If Visa and MasterCard took steps to block certain credit card transactions with three foreign banks, you could hit spammers in their wallets and drive a lot of them out of business. At least that’s the conclusion of a study by a team of computer scientists from two University of California campuses.

The Study

These researchers, who coined their study of email spam as “spamalytics,” conducted a three-month study. The mission of the study was to receive as many spam emails as they possibly could during the three months. As the spam email messages started rolling in, not only did they open them but they also took it a step further and clicked on the link or links that the emails contained. If the link led to a product to purchase, the item was purchased. Nearly a billion messages were opened and 120 purchases made.

The scientists were hoping to find a way to figure out at what point they could eliminate spam emails altogether.

The Results

The results of the study may astonish you. It turns out that 95% of the transactions for the purchase of drugs and herbal remedies marketed through spam email blasts were processed by the same three banks — all located outside the U.S. where these merchants had banking relationships.

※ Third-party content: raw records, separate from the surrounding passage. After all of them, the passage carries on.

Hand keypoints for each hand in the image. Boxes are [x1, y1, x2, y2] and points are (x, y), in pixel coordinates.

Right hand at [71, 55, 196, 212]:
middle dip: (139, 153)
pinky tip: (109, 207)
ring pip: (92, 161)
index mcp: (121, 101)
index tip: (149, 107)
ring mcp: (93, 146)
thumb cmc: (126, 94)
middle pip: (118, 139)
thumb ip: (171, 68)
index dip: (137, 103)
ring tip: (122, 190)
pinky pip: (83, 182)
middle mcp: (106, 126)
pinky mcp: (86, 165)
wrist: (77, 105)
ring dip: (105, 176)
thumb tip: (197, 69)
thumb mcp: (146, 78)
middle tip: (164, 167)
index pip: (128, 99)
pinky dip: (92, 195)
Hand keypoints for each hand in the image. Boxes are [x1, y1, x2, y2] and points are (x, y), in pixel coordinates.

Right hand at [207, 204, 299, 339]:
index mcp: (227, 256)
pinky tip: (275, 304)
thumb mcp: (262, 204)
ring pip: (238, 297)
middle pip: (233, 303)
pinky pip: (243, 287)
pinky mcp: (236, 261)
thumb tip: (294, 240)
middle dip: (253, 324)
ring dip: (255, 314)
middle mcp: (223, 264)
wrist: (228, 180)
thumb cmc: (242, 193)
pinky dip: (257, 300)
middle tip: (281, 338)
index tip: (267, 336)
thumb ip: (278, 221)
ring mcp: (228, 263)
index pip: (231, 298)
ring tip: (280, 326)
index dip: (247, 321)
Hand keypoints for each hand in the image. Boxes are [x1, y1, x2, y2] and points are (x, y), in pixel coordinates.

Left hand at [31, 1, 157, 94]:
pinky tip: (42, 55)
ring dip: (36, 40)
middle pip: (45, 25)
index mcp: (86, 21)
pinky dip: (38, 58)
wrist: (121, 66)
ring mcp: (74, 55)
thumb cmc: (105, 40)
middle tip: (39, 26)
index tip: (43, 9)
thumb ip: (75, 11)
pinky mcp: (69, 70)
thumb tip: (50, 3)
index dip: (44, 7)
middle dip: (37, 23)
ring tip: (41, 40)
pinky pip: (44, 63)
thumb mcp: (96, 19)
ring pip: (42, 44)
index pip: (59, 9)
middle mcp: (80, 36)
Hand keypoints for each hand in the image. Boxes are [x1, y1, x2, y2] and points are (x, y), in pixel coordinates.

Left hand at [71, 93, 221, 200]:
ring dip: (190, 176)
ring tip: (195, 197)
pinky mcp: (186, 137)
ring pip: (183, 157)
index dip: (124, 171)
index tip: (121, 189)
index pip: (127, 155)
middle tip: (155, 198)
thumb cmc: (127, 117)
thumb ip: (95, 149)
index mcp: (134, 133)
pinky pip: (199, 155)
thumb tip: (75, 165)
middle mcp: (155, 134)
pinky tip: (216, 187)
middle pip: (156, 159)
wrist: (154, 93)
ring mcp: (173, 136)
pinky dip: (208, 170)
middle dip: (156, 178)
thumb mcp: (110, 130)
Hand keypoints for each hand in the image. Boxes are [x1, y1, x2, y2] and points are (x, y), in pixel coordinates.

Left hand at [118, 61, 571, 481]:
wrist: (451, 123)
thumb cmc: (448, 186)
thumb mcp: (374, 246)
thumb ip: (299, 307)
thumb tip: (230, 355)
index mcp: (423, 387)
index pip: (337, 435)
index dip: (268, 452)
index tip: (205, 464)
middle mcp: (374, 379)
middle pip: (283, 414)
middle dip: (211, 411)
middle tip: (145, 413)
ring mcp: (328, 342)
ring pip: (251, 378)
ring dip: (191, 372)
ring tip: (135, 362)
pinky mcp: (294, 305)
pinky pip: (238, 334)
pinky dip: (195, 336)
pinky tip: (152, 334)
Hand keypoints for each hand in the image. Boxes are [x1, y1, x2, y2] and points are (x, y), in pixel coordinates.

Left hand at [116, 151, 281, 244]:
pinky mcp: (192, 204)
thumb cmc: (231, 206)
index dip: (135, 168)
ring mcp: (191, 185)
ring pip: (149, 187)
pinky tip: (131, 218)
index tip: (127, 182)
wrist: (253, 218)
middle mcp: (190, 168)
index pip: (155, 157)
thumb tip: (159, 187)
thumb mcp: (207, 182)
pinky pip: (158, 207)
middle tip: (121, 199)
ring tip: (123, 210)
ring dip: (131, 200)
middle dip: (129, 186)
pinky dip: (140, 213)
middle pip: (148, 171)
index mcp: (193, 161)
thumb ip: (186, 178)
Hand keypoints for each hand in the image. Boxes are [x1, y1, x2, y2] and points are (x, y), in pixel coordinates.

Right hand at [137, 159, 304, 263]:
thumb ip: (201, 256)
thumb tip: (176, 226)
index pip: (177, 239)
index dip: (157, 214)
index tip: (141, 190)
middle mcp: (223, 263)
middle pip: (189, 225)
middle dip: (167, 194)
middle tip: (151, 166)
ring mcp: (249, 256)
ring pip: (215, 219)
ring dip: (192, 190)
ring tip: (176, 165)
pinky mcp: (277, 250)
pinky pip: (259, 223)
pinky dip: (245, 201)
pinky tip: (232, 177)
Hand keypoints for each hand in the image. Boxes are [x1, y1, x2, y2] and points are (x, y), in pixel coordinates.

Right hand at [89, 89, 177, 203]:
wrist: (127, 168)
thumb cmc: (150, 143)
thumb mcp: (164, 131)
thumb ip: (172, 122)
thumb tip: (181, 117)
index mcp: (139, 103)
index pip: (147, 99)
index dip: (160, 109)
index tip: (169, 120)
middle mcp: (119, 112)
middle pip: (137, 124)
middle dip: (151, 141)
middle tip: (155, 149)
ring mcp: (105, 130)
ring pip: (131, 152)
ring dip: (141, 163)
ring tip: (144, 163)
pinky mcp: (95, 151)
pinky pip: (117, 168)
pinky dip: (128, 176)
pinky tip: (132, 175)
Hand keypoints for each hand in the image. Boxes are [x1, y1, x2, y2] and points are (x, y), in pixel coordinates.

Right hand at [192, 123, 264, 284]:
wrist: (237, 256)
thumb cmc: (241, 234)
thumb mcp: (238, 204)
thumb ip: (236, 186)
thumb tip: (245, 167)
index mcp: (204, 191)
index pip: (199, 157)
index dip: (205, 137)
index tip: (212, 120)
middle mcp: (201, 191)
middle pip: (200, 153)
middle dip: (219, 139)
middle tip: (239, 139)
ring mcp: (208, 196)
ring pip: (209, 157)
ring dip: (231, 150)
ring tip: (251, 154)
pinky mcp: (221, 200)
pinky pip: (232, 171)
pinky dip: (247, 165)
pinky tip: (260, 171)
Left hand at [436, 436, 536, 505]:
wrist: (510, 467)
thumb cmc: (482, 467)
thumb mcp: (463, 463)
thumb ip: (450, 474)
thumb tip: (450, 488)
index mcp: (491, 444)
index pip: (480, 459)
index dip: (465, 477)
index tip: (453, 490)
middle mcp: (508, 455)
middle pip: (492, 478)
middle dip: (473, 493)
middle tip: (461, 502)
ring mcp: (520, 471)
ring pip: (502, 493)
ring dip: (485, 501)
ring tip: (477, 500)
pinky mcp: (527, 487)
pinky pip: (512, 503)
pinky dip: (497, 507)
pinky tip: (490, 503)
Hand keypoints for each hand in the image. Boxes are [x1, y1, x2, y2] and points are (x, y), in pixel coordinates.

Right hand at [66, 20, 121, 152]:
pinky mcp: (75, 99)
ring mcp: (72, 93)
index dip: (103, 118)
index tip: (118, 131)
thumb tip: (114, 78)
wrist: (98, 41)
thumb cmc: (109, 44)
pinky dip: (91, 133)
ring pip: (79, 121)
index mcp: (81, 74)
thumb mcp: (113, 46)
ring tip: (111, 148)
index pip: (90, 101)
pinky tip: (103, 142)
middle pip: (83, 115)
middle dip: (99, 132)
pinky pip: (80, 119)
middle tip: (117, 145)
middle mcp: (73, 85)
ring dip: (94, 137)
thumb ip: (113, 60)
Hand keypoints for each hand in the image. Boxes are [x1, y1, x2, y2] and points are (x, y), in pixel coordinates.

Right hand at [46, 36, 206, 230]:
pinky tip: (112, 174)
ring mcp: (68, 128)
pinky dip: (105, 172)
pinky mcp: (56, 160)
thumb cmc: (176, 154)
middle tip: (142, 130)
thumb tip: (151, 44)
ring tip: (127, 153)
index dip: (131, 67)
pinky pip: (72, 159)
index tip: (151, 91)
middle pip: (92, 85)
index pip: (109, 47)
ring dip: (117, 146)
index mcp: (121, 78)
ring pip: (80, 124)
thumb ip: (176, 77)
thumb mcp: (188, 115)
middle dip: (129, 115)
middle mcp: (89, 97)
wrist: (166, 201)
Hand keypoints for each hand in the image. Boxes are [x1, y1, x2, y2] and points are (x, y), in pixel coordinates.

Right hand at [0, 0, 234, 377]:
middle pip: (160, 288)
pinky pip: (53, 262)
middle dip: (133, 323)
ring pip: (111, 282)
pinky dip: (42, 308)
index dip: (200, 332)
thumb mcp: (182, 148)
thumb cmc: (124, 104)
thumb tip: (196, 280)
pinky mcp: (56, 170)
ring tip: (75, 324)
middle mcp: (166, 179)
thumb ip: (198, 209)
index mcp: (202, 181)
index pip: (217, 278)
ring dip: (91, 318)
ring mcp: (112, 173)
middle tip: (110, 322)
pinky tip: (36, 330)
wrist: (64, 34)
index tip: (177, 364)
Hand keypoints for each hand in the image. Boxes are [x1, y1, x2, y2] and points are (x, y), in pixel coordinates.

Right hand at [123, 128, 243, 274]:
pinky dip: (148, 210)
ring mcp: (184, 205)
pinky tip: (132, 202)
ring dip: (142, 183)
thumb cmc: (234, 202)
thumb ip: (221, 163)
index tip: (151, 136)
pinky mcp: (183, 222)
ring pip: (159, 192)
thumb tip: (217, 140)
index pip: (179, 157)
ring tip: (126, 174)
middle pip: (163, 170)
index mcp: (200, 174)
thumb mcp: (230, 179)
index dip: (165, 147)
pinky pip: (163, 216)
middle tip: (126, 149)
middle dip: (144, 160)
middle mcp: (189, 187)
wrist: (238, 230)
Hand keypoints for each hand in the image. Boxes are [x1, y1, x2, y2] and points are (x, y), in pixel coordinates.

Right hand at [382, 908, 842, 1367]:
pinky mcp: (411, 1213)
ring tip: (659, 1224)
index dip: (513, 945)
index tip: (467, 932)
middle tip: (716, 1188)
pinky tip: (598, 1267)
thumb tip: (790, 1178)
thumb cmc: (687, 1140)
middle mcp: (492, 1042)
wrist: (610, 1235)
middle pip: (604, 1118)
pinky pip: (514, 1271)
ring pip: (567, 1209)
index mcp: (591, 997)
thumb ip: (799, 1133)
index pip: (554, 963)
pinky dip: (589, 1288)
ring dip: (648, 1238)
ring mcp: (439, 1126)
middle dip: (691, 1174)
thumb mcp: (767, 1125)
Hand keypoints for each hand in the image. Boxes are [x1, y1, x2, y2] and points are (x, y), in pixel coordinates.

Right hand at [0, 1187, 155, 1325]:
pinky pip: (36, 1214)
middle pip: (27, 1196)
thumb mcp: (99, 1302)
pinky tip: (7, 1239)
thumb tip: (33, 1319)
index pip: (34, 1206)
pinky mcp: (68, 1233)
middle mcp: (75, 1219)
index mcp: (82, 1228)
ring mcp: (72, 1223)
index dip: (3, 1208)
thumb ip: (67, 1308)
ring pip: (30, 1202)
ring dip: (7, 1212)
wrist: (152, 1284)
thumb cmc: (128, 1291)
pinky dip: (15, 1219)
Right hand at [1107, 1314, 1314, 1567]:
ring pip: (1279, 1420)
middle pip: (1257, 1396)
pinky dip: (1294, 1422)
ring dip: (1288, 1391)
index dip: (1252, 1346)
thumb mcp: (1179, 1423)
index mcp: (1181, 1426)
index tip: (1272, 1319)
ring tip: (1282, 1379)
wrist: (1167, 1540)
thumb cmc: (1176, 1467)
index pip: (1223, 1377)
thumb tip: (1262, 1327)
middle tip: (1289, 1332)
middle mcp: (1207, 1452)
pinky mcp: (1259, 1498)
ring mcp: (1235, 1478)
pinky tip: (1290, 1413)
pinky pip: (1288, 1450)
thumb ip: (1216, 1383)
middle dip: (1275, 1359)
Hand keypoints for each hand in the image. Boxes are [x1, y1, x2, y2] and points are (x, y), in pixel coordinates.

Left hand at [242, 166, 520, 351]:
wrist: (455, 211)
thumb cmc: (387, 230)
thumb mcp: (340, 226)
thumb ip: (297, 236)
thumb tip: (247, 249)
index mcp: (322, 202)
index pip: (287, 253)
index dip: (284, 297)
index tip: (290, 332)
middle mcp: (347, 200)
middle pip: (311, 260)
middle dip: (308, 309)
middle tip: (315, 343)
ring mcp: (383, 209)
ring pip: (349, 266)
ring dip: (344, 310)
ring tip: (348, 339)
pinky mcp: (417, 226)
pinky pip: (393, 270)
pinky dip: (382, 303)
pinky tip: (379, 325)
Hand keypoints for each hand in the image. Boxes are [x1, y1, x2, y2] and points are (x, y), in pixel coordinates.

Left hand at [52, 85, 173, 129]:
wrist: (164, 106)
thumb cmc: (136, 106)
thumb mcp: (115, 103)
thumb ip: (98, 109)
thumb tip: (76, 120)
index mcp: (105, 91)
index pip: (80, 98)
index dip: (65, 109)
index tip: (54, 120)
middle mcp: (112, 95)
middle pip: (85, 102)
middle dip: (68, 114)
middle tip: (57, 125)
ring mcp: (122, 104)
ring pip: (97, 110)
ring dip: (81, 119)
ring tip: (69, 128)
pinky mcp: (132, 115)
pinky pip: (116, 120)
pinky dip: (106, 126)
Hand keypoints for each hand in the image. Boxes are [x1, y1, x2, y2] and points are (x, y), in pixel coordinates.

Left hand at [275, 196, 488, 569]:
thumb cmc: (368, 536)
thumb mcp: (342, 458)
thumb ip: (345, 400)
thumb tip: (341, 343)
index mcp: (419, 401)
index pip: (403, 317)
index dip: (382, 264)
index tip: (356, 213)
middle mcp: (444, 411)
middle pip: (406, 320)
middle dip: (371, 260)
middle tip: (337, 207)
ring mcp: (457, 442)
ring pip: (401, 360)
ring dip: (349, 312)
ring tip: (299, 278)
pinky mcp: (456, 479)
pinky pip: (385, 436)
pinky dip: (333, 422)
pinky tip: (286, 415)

This means that if credit card companies, such as Visa and Mastercard, refused to handle the transactions of these three foreign banks, those hated email messages could potentially be eliminated.

The Outcome

Merchants have to work with a bank in order to process credit card transactions. Banks have the right to refuse to work with a merchant if they feel the merchant is questionable or the product they are selling is illegal or shady. Because the scientists conducting this study were able to identify the three banks willing to handle these merchant transactions, the potential to shut down these operations just took a giant step forward.

According to the New York Times, Visa refused to comment. But Steve Kirsch, chief executive of anti-spam company Abaca Technology, was quoted in the Times saying, “if the credit card companies wanted to shut down the spammers, we could easily aid them in rapidly and unambiguously identifying the merchant accounts used by spammers.”